**LISTE DES TÂCHES:**
1. D'après la source, à quels États Emmanuel Macron s'allie-t-il pour faire classer le nucléaire comme énergie verte ?
2. Pouvez-vous transformer en liste le paragraphe de la source qui commence par « Le spectacle a de quoi déconcerter », sans perdre ses faits principaux ?
3. Ces affirmations s'accordent-elles avec la source ? Répondez par oui ou non à chacune, en citant les mots décisifs. (a) Le PC compte parmi les pro-nucléaire de la campagne présidentielle. (b) Le mouvement écologiste s'est construit en France dans les années 90. (c) L'opposition radicale qui appelle à l'arrêt au plus vite a été présente dans les débats.

**SOURCE:**

—————

Pierre Péguin, mai 2022
Atomes crochus No 6
Pour l’arrêt du nucléaire
La bataille idéologique autour du nucléaire est relancée depuis peu. En cause, la question du climat qui mobilise beaucoup de jeunes et de militants écologistes. Pour le lobby du nucléaire, confronté à de multiples difficultés et au bord de la faillite, c’est inespéré ! Il mobilise ses réseaux pour prétendre que sa production électrique est «décarbonée», que l’arrêt du nucléaire en Allemagne s’accompagne de l’augmentation de la consommation de charbon, et que les énergies renouvelables posent trop de problèmes.
Le spectacle a de quoi déconcerter. Alors que le mouvement écologiste s’est construit dans les années 70 en France contre l’essor de l’industrie nucléaire, nous voyons cette dernière tenter aujourd’hui d’investir nos terrains de lutte. L’offensive est générale. Elle se fait à grands coups de campagnes publicitaires avec le soutien d’élus et d’influenceurs, tels que J.M. Jancovici de Shift Project, dans le but de convaincre l’opinion publique d’accepter la construction de nouveaux réacteurs.
Le combat est particulièrement intense auprès de la Commission européenne et du Parlement européen. L’enjeu est de taille : il s’agit pour le Gouvernement français d’obtenir que l’Europe classe le nucléaire comme une «énergie verte » prétendument «décarbonée ». Pour cela, Emmanuel Macron s’allie à certains États peu fréquentables tels que la Hongrie, la Pologne et la Tchéquie ; en échange de leur soutien, il s’engage à fermer les yeux sur le charbon polonais et à œuvrer à la qualification d’énergie « verte » du gaz naturel ! Le Parlement européen donnera-t-il son accord à ces manœuvres ?
Le sujet s’est infiltré dans la campagne présidentielle, entre les pro-nucléaire (le PC, toute la droite et l’extrême-droite) et les rares anti (NPA, FI, EELV) qui n’appellent qu’à un arrêt progressif calqué sur le scénario Negawatt. L’opposition radicale appelant à l’arrêt au plus vite pour nous épargner d’avoir à subir une catastrophe atomique a donc été absente des débats….

—————

**LIGNES EXTRAITES:**

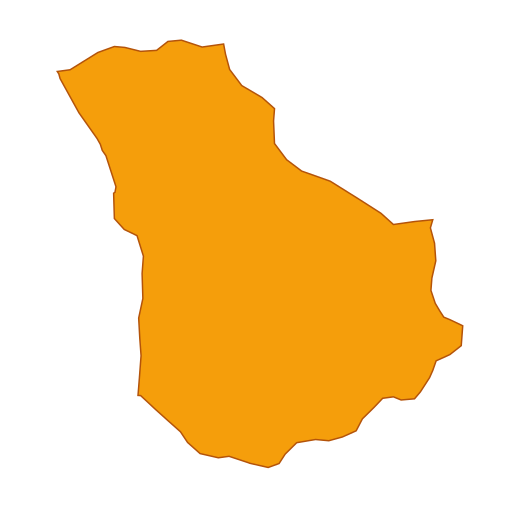 Sinhung, Hamgyŏng-namdo, North Korea (Natural Earth projection), rotated 274°
{"feature_id": "82179303B53420606691311", "entity_name": "Sinhung", "entity_type": "district", "adm_level": 2, "iso_a3": "PRK", "parent_name": "North Korea", "parent_adm1": "Hamgyŏng-namdo", "projection": "natural_earth1", "projection_center": [127.653, 40.262], "detail": "fine", "context": "isolated", "style": "filled", "palette": "amber", "viewbox_px": 512, "rotation_deg": 274, "n_neighbors": 0, "source": "geoboundaries", "source_scale": "gbopen_adm2", "svg_char_len": 1234}
<svg xmlns="http://www.w3.org/2000/svg" viewBox="0 0 512 512"><g transform="rotate(274 256 256)"><path d="M304.5,429.8L301.5,412.1L297.0,390.9L307.3,377.7L320.3,353.9L335.8,324.8L343.9,295.6L354.2,279.8L369.5,266.6L391.9,264.1L404.3,264.2L414.5,251.0L425.0,229.9L440.2,216.7L455.2,211.5L465.2,208.9L460.7,187.7L466.1,166.5L463.9,153.2L454.2,142.5L452.1,126.6L454.9,110.7L455.1,100.1L448.0,84.1L438.4,70.8L428.8,57.5L426.2,44.9L423.9,46.6L419.3,48.2L386.5,69.4L362.2,89.2L356.6,92.9L350.6,95.3L345.6,99.3L315.3,111.5L309.8,110.9L308.7,109.6L283.5,112.1L273.3,122.7L268.0,135.9L248.0,143.7L230.6,143.6L205.7,146.1L185.9,143.3L165.9,145.8L148.5,148.3L128.6,148.2L116.2,148.1L108.7,148.0L108.7,150.7L95.9,166.5L85.6,179.7L75.4,192.9L65.2,200.8L55.0,214.0L52.1,232.5L54.3,243.1L51.6,253.7L49.3,262.7L48.8,264.3L45.9,282.9L50.6,293.5L60.4,298.9L72.6,309.6L77.1,328.2L76.8,341.5L81.5,354.8L88.6,368.1L101.0,373.5L113.1,384.2L122.9,392.3L125.1,402.9L122.5,410.8L124.6,424.1L132.0,429.5L146.7,437.6L154.1,440.3L164.0,443.0L171.2,456.3L180.9,467.0L200.8,467.1L206.0,453.9L208.1,447.6L213.8,443.3L221.3,438.1L233.9,432.9L246.3,433.0L263.7,435.7L281.2,433.2L296.2,428.0L304.5,429.8Z" fill="#f59e0b" stroke="#b45309" stroke-width="1.5"/></g></svg>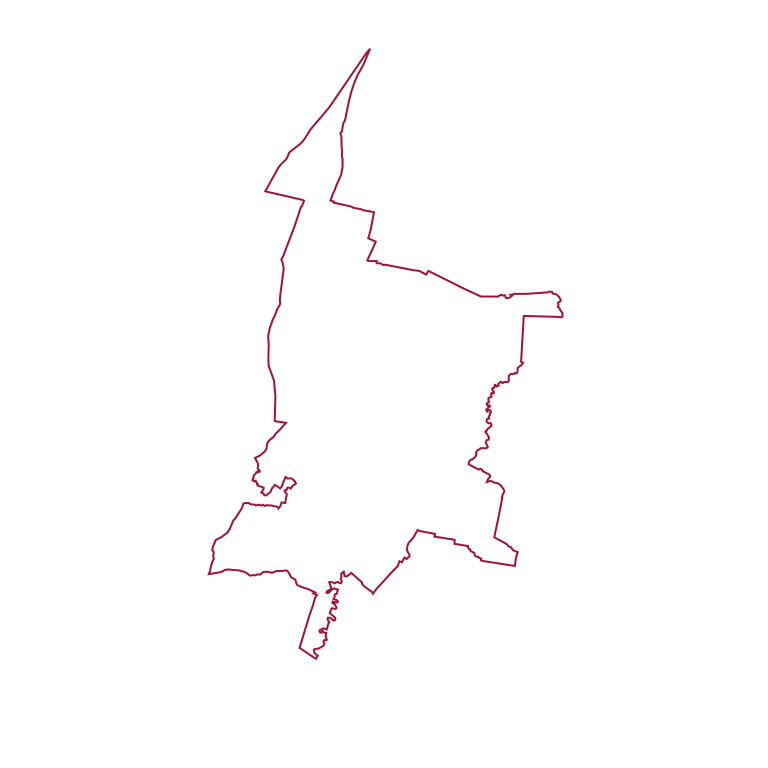 Scheia, Iasi, Romania, rotated 216°
{"feature_id": "2599482B98020878229832", "entity_name": "Scheia", "entity_type": "district", "adm_level": 2, "iso_a3": "ROU", "parent_name": "Romania", "parent_adm1": "Iasi", "projection": "mercator", "projection_center": [27.497, 46.938], "detail": "fine", "context": "isolated", "style": "outline", "palette": "rose", "viewbox_px": 768, "rotation_deg": 216, "n_neighbors": 0, "source": "geoboundaries", "source_scale": "gbopen_adm2", "svg_char_len": 6166}
<svg xmlns="http://www.w3.org/2000/svg" viewBox="0 0 768 768"><g transform="rotate(216 384 384)"><path d="M290.2,555.7L293.9,557.4L297.1,557.8L300.8,556.3L302.1,557.3L304.8,555.8L305.1,554.6L311.6,549.1L322.2,540.3L332.2,533.0L332.2,531.7L334.1,530.5L332.4,530.0L333.1,527.7L335.2,525.6L336.3,525.5L338.6,526.8L339.7,525.4L341.6,525.0L342.1,524.6L343.2,521.7L356.9,511.8L374.9,508.2L414.6,501.6L414.2,497.3L422.1,496.2L426.4,493.7L453.2,481.2L454.6,479.8L458.2,479.4L460.3,477.6L461.5,477.8L462.2,479.2L468.5,474.5L470.1,474.1L474.3,494.3L482.4,492.6L485.3,500.7L493.1,517.2L503.3,512.2L505.1,512.0L512.2,508.6L513.3,508.3L514.0,508.6L530.5,501.5L531.3,501.2L531.7,502.1L535.2,501.0L537.0,507.3L537.7,511.4L539.1,516.0L541.7,528.3L545.3,535.5L549.6,541.5L552.0,543.5L555.2,548.5L557.2,550.3L563.7,558.9L566.8,561.2L566.4,563.7L568.6,567.6L570.3,571.6L570.5,574.3L579.3,593.7L582.3,601.5L585.4,611.5L587.0,619.0L588.2,629.6L592.3,647.1L592.8,640.9L590.9,575.3L593.1,547.1L592.4,537.1L592.4,532.0L592.9,529.2L596.8,515.6L595.4,510.5L595.2,508.6L596.6,500.1L596.6,496.6L593.3,470.1L558.2,485.0L556.4,485.2L555.1,480.7L555.0,477.7L549.1,459.2L540.8,428.5L540.4,425.0L539.9,424.1L538.0,423.1L533.0,418.5L520.2,395.0L517.5,390.5L515.3,388.0L514.7,386.2L514.5,382.2L512.5,375.1L512.0,371.3L509.1,361.7L505.8,354.6L499.9,347.4L493.0,337.3L488.1,331.0L475.0,322.1L464.7,310.3L450.8,290.0L449.6,290.2L440.5,295.0L441.2,287.2L442.4,280.4L442.1,277.0L443.7,271.0L443.8,269.4L443.2,266.3L441.0,262.8L440.8,259.2L442.3,253.3L444.9,248.3L439.6,245.8L437.3,243.1L436.8,241.7L434.9,240.4L434.2,241.1L433.0,240.1L434.2,238.4L435.5,237.9L435.1,236.5L435.5,233.7L435.1,232.3L434.2,231.1L434.3,230.2L433.9,228.9L433.0,228.8L432.6,229.2L431.7,228.9L430.9,230.3L428.4,228.9L427.5,229.0L427.3,227.8L426.0,227.7L420.5,229.5L419.6,228.1L419.4,224.0L416.9,224.6L416.2,223.9L415.2,223.8L414.0,224.4L412.4,229.6L413.3,233.9L412.8,237.5L413.0,238.3L406.6,238.5L406.6,241.2L408.3,247.3L408.3,248.4L409.0,250.1L409.0,251.0L406.4,250.9L403.9,252.9L402.9,253.3L399.0,252.9L396.7,251.7L398.2,247.6L397.9,244.5L399.4,244.6L401.2,243.4L401.2,242.8L400.5,241.2L401.5,240.0L401.6,239.4L401.2,238.6L397.9,237.8L394.0,229.6L397.2,228.0L396.0,224.0L396.2,221.4L396.7,221.9L398.8,221.7L403.7,219.5L407.8,216.9L408.9,215.1L410.6,215.3L412.3,213.2L414.2,212.9L416.4,210.4L417.6,210.4L421.6,208.1L423.4,208.3L426.4,206.0L427.5,204.7L426.0,200.0L425.3,188.5L425.7,185.0L423.5,175.7L423.4,171.4L425.7,164.3L428.5,158.7L428.0,157.5L427.0,152.6L425.7,149.4L424.7,148.3L423.8,148.4L422.5,147.3L421.1,144.5L418.9,142.6L418.4,139.2L415.8,132.2L414.8,130.6L414.0,127.2L406.1,135.2L404.4,137.6L403.6,139.9L400.9,142.5L390.7,148.5L389.2,148.6L387.5,149.7L384.0,150.4L380.0,150.1L378.7,151.1L377.9,152.3L376.0,153.2L374.1,156.0L372.2,156.8L371.4,160.3L370.8,161.3L368.5,163.3L363.5,165.5L361.3,169.3L357.5,172.0L353.3,175.9L351.0,175.7L345.4,173.1L340.8,173.6L337.4,171.0L335.9,170.4L331.4,171.3L324.8,173.5L317.2,174.9L318.1,173.0L314.2,173.9L314.1,170.3L311.5,163.5L308.5,153.5L297.2,120.9L277.6,121.6L277.9,125.3L281.8,125.4L284.6,127.7L284.1,129.1L281.4,131.5L279.4,136.1L279.2,137.6L279.5,138.8L281.8,140.3L282.0,140.9L281.6,141.8L279.9,143.0L280.0,143.6L283.0,145.6L284.4,148.7L286.3,147.7L288.3,148.2L288.7,147.7L288.4,146.6L288.7,145.9L289.5,145.4L291.1,146.3L291.4,147.0L289.2,150.9L286.0,151.7L288.2,157.6L288.2,159.0L291.2,160.3L292.0,161.9L290.2,163.2L285.5,163.0L285.1,163.5L285.0,165.0L286.2,166.2L293.3,166.8L294.5,171.9L291.3,173.3L290.7,174.5L290.8,175.1L294.4,176.8L297.2,176.6L297.6,177.8L293.9,179.3L293.2,180.5L293.5,181.0L294.7,181.4L298.5,180.4L298.7,182.6L300.1,184.5L300.0,185.2L299.0,186.2L300.4,190.5L304.4,189.2L305.5,186.8L305.8,183.0L307.0,181.6L307.7,181.4L308.1,181.6L308.1,183.3L306.6,186.1L306.5,187.3L307.2,188.3L311.8,191.4L311.5,192.1L308.7,193.4L306.8,193.7L306.1,195.5L304.9,196.8L302.8,196.8L301.9,197.3L301.7,197.8L302.3,199.7L304.3,200.8L305.4,203.5L307.1,205.2L307.1,205.6L306.3,208.5L303.1,205.5L301.1,206.3L299.8,209.9L299.6,211.9L285.2,210.6L284.3,209.4L281.1,208.7L271.3,208.6L269.7,207.8L269.7,212.9L266.7,239.7L265.8,244.7L267.3,249.7L264.7,250.3L265.4,254.7L265.3,255.8L262.9,255.6L262.6,257.8L261.9,259.2L262.8,260.6L267.9,263.1L270.2,267.5L270.7,270.4L270.2,273.4L270.1,278.0L271.0,285.6L268.8,286.0L254.6,292.7L253.5,290.2L235.3,299.5L233.0,296.1L220.8,302.3L220.1,301.2L218.2,300.4L216.8,300.8L215.8,299.7L211.6,300.5L210.5,299.2L209.2,298.6L207.4,298.8L206.1,299.7L205.2,299.2L203.2,299.8L202.6,299.7L202.1,298.5L200.8,298.5L171.2,313.7L175.4,321.6L177.0,326.6L182.0,325.3L185.2,326.6L187.5,325.9L190.9,326.6L204.7,324.8L212.6,342.6L221.4,361.4L221.9,361.2L223.2,365.2L223.3,367.1L223.9,368.2L225.0,368.9L229.2,370.5L232.9,370.8L237.3,368.9L239.5,368.7L241.2,367.8L243.2,365.2L244.0,368.5L243.6,371.0L243.9,371.7L245.2,372.6L253.1,371.5L255.3,372.4L256.6,371.7L257.2,370.4L268.1,368.8L269.1,370.2L269.5,371.2L269.5,372.7L269.2,373.7L268.0,375.4L267.4,379.1L267.6,380.7L269.3,382.7L269.3,385.8L268.2,387.6L268.2,388.8L263.7,392.0L263.2,392.7L263.0,394.0L267.6,396.7L267.8,398.9L266.7,400.6L267.5,402.3L270.9,404.0L273.3,404.5L274.0,405.3L273.5,406.4L273.8,408.2L272.5,412.9L272.9,414.0L274.4,415.0L276.6,413.7L278.6,413.8L279.5,414.5L280.0,416.0L278.6,417.9L280.1,418.9L280.1,421.2L281.3,422.6L280.8,423.8L282.2,425.1L282.9,425.2L284.0,424.3L284.2,422.5L285.2,422.4L286.2,423.6L285.2,428.5L286.2,428.7L287.7,427.3L289.3,428.4L289.4,429.2L288.5,431.0L291.2,433.7L290.9,434.9L289.9,435.9L289.5,437.1L291.4,438.6L291.7,439.5L291.3,440.3L290.0,440.7L289.9,441.6L290.9,442.4L293.0,442.9L293.8,444.0L293.7,444.6L292.7,445.7L293.8,448.5L293.3,448.8L291.6,448.1L290.6,449.3L290.5,450.4L291.3,450.8L291.6,451.8L291.0,454.0L290.5,454.7L288.9,454.3L288.4,454.8L287.8,456.6L285.1,458.2L284.7,459.0L284.9,459.8L287.8,464.0L287.8,465.4L286.8,467.2L285.7,467.5L285.0,468.9L284.0,469.5L284.2,470.1L283.0,470.6L283.2,472.5L285.4,475.8L284.0,479.9L284.0,482.9L286.2,482.6L310.9,521.2L284.9,539.1L279.5,542.4L279.3,543.8L280.5,544.9L281.1,546.2L284.7,547.2L286.7,548.6L288.7,548.5L289.3,550.5L291.1,552.2L289.9,554.8L290.2,555.7Z" fill="none" stroke="#9f1239" stroke-width="2"/></g></svg>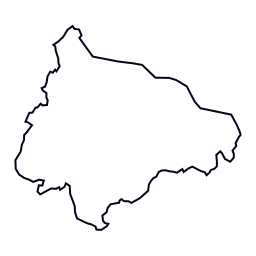 outline of Agros, Nicosia, Cyprus
{"feature_id": "46923920B12968995104077", "entity_name": "Agros", "entity_type": "district", "adm_level": 2, "iso_a3": "CYP", "parent_name": "Cyprus", "parent_adm1": "Nicosia", "projection": "robinson", "projection_center": [33.017, 34.919], "detail": "fine", "context": "isolated", "style": "outline", "palette": "ink", "viewbox_px": 256, "rotation_deg": 0, "n_neighbors": 0, "source": "geoboundaries", "source_scale": "gbopen_adm2", "svg_char_len": 1788}
<svg xmlns="http://www.w3.org/2000/svg" viewBox="0 0 256 256"><path d="M127.9,62.7L118.2,61.5L92.8,56.6L79.3,37.9L81.5,35.4L79.1,29.6L74.4,28.8L72.6,26.1L70.1,27.9L67.5,29.8L63.2,36.9L58.1,41.7L53.4,44.8L55.2,46.4L55.8,50.9L56.8,54.0L58.2,58.3L58.5,63.1L59.7,66.2L56.5,71.3L55.1,69.6L52.8,72.8L50.2,71.7L47.5,76.5L46.7,82.1L45.0,86.7L41.7,88.1L42.7,90.4L46.4,93.1L46.4,97.7L47.7,100.3L47.0,105.0L42.6,105.4L40.6,103.7L37.6,107.3L35.4,107.8L32.5,112.6L29.4,112.8L27.5,116.8L25.5,121.7L28.1,122.4L32.0,125.3L29.8,128.1L27.0,132.0L24.2,135.0L23.9,140.3L21.9,144.6L20.7,151.5L15.4,160.2L15.7,168.8L19.1,174.5L24.1,177.9L29.2,179.7L33.2,181.9L39.2,179.7L43.8,180.6L42.3,185.6L38.8,185.3L37.5,191.5L39.7,193.9L40.2,194.4L46.8,190.8L51.1,188.5L56.0,188.8L59.2,187.2L60.1,189.8L64.6,186.7L65.9,183.4L69.7,185.9L70.1,193.8L73.0,201.4L74.7,206.1L75.0,212.1L77.0,218.4L81.3,220.5L87.0,223.2L91.3,224.4L95.5,226.5L96.4,229.6L97.0,229.7L101.2,229.9L106.9,226.2L108.3,223.9L104.9,223.1L103.0,220.7L102.4,215.5L106.6,212.2L107.7,207.8L110.6,204.3L118.2,202.8L119.1,202.8L119.6,200.5L121.4,199.2L124.0,201.1L128.6,201.3L131.3,202.9L134.8,201.0L139.8,198.2L144.4,194.1L148.1,190.8L148.9,184.5L151.2,180.6L153.3,178.2L156.4,176.6L158.6,172.1L161.5,170.6L164.9,170.2L169.8,171.4L173.3,171.7L177.0,172.7L182.3,169.1L183.7,172.0L188.5,168.4L192.4,166.6L197.8,169.5L201.3,171.2L203.4,171.8L204.9,172.3L206.6,175.2L209.4,172.7L210.9,169.9L214.1,169.0L216.9,166.3L216.9,161.4L216.3,154.9L220.3,151.3L222.1,153.4L225.0,159.0L230.2,161.7L233.7,157.7L233.9,154.0L232.5,150.6L236.3,145.9L235.6,143.2L238.8,137.1L240.6,134.9L239.9,132.2L237.1,125.5L231.2,114.6L200.5,108.3L194.7,101.7L186.8,86.4L176.1,80.0L169.2,77.9L155.4,77.7L142.1,64.9L132.3,63.2L127.9,62.7Z" fill="none" stroke="#020617" stroke-width="2"/></svg>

—————

**CORRIGÉ:**
1. La Hongrie, la Pologne et la Tchéquie.

2.
- En France, le mouvement écologiste s'est construit dans les années 70 contre l'essor de l'industrie nucléaire.
- Cette industrie tente aujourd'hui d'investir les terrains de lutte écologistes.
- Son offensive est générale : campagnes publicitaires, soutien d'élus et d'influenceurs comme J.M. Jancovici de Shift Project.
- Son but est de convaincre l'opinion publique d'accepter la construction de nouveaux réacteurs.

3.
(a) Oui : « les pro-nucléaire (le PC, toute la droite et l’extrême-droite) ».
(b) Non : « s’est construit dans les années 70 en France ».
(c) Non : « a donc été absente des débats ».